Google is focused on making developers day-to-day app development easier in the latest release of its IDE Android Studio. This release makes the company’s Project Marble, an initiative where the company focused on system health, feature polish and bugs, now stable.

“Have you ever wished that Android Studio was faster, more performant, and more memory efficient? If so, then download Android Studio 3.5 today. This stable version of Android Studio is a different kind of release where the Android Studio team took a step back from large feature work for eight months and instead focused on product quality,” Jamal Eason, product manager for Android, wrote in a post.

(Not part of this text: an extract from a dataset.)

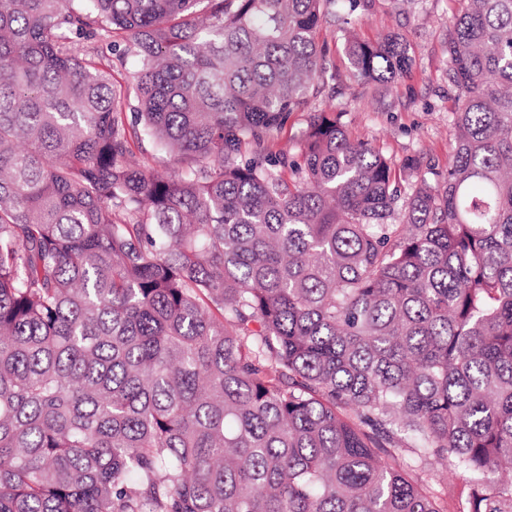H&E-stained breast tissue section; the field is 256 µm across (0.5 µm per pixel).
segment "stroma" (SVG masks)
<instances>
[{"label":"stroma","mask_w":512,"mask_h":512,"mask_svg":"<svg viewBox=\"0 0 512 512\" xmlns=\"http://www.w3.org/2000/svg\"><path fill=\"white\" fill-rule=\"evenodd\" d=\"M460 0H370L350 22L361 36L395 32L413 48L411 71L391 83L340 80L332 101L314 100L312 110L335 105L354 138L370 142L398 169L403 187L412 179L404 164L415 158L445 174L454 145L449 116L458 91L448 81V27Z\"/></svg>","instance_id":"obj_1"}]
</instances>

First to improve system health, the team added new infrastructure and internal dashboards to Android Studio as a way to improve performance. “We did this to establish a safety net to catch issues that are typically difficult to catch with regular unit testing. Then, the team addressed a range of issues from fixing over 600 bugs, 50 memory leaks, 20 IDE hangs, and improving XML & Kotlin typing latency,” Eason wrote. Additionally, the team added auto-recommended memory settings, user interface freezes, build speed improvements and disk I/O access speed improvements. The team also worked on decreasing the CPU and memory impact in the Android Emulator. According to Eason, there are still a number of quality areas it continues to work on within the IDE and emulator system.

For feature polish, the team worked on fixing core user facing feature areas such improving app deployment flow and re-architecting Instant Run. Other changes included Apply Changes, gradle sync, layout editor, data binding and C++ improvements.

Lastly, Project Marble worked on fixing a number of bugs within Android Studio 3.5 by working with security researchers to find and resolve critical quality issues.

“Project Marble is not the end of quality work for the Android Studio team, but this latest stable release is a major milestone of our on-going quality investment into the IDE,” Eason wrote.